Rouge Bombyx est une compagnie basée à Redon, qui fait partie de La Dynamo. Peux-tu nous en parler ?


La Dynamo est un collectif de 4 compagnies de marionnettes : It’s Tÿ Time, On t’a vu sur la pointe, Drolatic Industry et Rouge Bombyx. Nous sommes basés à La Bank, l’ancienne Banque de France à Redon. On y travaille et on fait des visites guidées de l’exposition qui change en fonction de nos créations. Chaque compagnie peut y présenter des petites formes. C’est aussi un lieu de recherche : on a créé un groupe qui s’appelle l’OUMAPO (« OUvroir de MArionnettes POtentiel »), et qui, sur le principe de l’OULIPO, est consacré aux marionnettes… et c’est a priori le premier qui existe au monde ! (rires). On essaie de se réunir une fois par mois pour se donner des contraintes de création, avec de la marionnette, et on se laisse porter par ces contraintes pour inventer.

On organise tous les ans un festival de la marionnette, « Le Printemps des Puppets ». 2023 sera la troisième édition. On y travaille en binômes, en mixant les compagnies, et en essayant de faire travailler ensemble des personnes qui n’ont jamais eu l’occasion de le faire. Ces binômes se retrouvent pendant 5 jours dans des écoles, avec certaines contraintes, c’est-à-dire que l’on découvre tout le premier jour : avec qui on va travailler, quel est le texte, quelles sont les matériaux ou les marionnettes... Deux personnes de La Dynamo ne font pas partie des binômes mais sont des « maîtres de cérémonie » : elles donnent les contraintes et font le lien dans les écoles. En effet, tous les jours, dans ces écoles, il y a des « petites souris », des élèves, qui viennent voir comment on travaille, comment on progresse, et qui se prêtent eux aussi au jeu des contraintes. Pendant le week-end, on fait deux représentations publiques au P’tit Théâtre Notre-Dame, version « parcours de spectacle » : le spectateur est aussi dans la complicité, car il apprend quelles ont été les contraintes de chaque binôme de création et découvre le résultat. La prochaine édition du festival aura lieu les 17 et 18 juin 2023.


Pour la création du spectacle Papang, nous vous avons accueillis en résidence au Canal à deux reprises : une semaine fin 2021, puis 10 jours fin 2022. Sur quoi avez-vous travaillé précisément pendant cette seconde période de résidence ?

● **Consigne de travail 1**: Renommez « collectif » en « regroupement » en reprenant tout ce qui va de « La Dynamo est » jusqu'à « contraintes pour inventer. » dans l'entretien sur La Dynamo.
● **Consigne de travail 2**: D'après l'entretien sur La Dynamo, dans quel lieu de Redon les compagnies du collectif sont-elles installées ?
Les données placées après l'entretien forment un matériau indépendant de celui-ci.

● **Données fournies**:
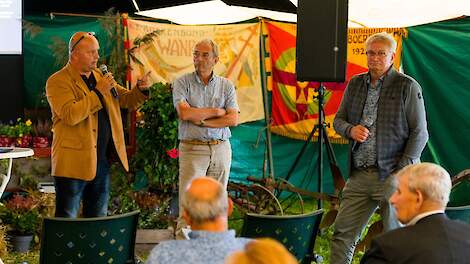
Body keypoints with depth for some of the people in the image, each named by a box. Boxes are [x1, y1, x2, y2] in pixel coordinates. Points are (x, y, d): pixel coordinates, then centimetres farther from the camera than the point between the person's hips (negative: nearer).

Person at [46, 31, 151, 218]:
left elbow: (127, 99, 18)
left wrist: (141, 89, -4)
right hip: (74, 163, -7)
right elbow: (70, 115, -23)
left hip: (102, 161, 7)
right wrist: (99, 92, -20)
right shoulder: (58, 81, -9)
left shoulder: (101, 77, 14)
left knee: (98, 219, 14)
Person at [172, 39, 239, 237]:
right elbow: (184, 113, -14)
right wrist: (216, 111, -6)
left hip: (221, 150, 3)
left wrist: (201, 121, -10)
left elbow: (233, 119, -3)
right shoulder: (182, 83, 2)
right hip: (192, 148, -3)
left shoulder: (226, 86, 9)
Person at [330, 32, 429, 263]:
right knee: (342, 233, 5)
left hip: (392, 175, -5)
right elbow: (338, 120, 20)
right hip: (358, 175, 5)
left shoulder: (408, 87, -4)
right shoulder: (355, 84, 12)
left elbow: (419, 133, -5)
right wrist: (351, 130, -5)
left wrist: (403, 170, -14)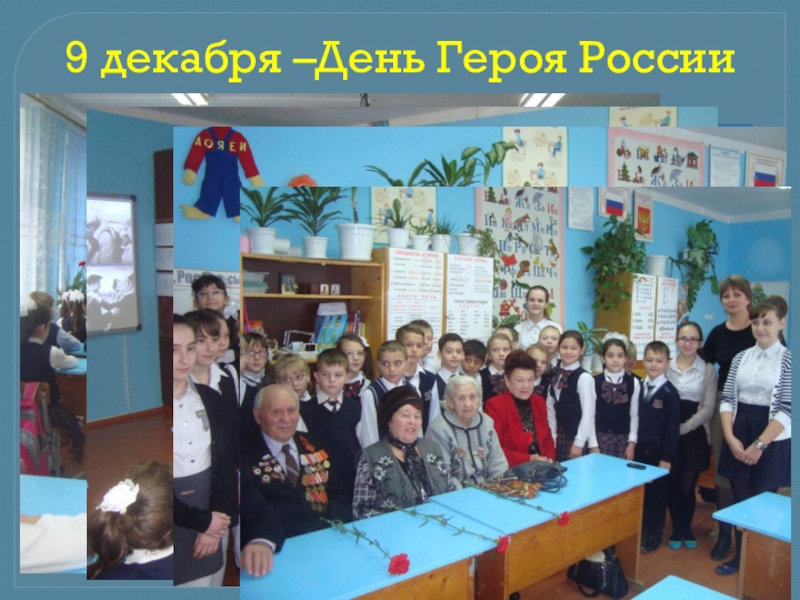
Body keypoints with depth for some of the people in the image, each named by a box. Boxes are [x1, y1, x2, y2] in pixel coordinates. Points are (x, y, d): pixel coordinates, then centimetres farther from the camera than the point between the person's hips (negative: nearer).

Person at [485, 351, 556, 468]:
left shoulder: (539, 402, 13)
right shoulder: (494, 405, -7)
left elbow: (547, 437, 17)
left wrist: (549, 459, -2)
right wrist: (528, 459, -14)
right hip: (512, 469, -4)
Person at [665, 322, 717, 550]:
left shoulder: (708, 370, 0)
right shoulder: (667, 366, 1)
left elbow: (708, 408, -5)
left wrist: (683, 428, -12)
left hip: (695, 435, -1)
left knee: (688, 486, 2)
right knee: (673, 484, 7)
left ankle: (687, 528, 27)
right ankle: (676, 529, 26)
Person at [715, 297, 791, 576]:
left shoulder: (789, 359, -7)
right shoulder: (741, 357, 7)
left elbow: (787, 409, -13)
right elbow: (727, 399, 5)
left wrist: (759, 445, -15)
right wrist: (730, 437, -7)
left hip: (771, 442, -4)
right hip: (737, 436, 4)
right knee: (740, 499, 12)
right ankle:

● **Réponse rédigée 1**:
La Dynamo est un regroupement de 4 compagnies de marionnettes : It’s Tÿ Time, On t’a vu sur la pointe, Drolatic Industry et Rouge Bombyx. Nous sommes basés à La Bank, l’ancienne Banque de France à Redon. On y travaille et on fait des visites guidées de l’exposition qui change en fonction de nos créations. Chaque compagnie peut y présenter des petites formes. C’est aussi un lieu de recherche : on a créé un groupe qui s’appelle l’OUMAPO (« OUvroir de MArionnettes POtentiel »), et qui, sur le principe de l’OULIPO, est consacré aux marionnettes… et c’est a priori le premier qui existe au monde ! (rires). On essaie de se réunir une fois par mois pour se donner des contraintes de création, avec de la marionnette, et on se laisse porter par ces contraintes pour inventer.

● **Réponse rédigée 2**: À La Bank, l'ancienne Banque de France à Redon.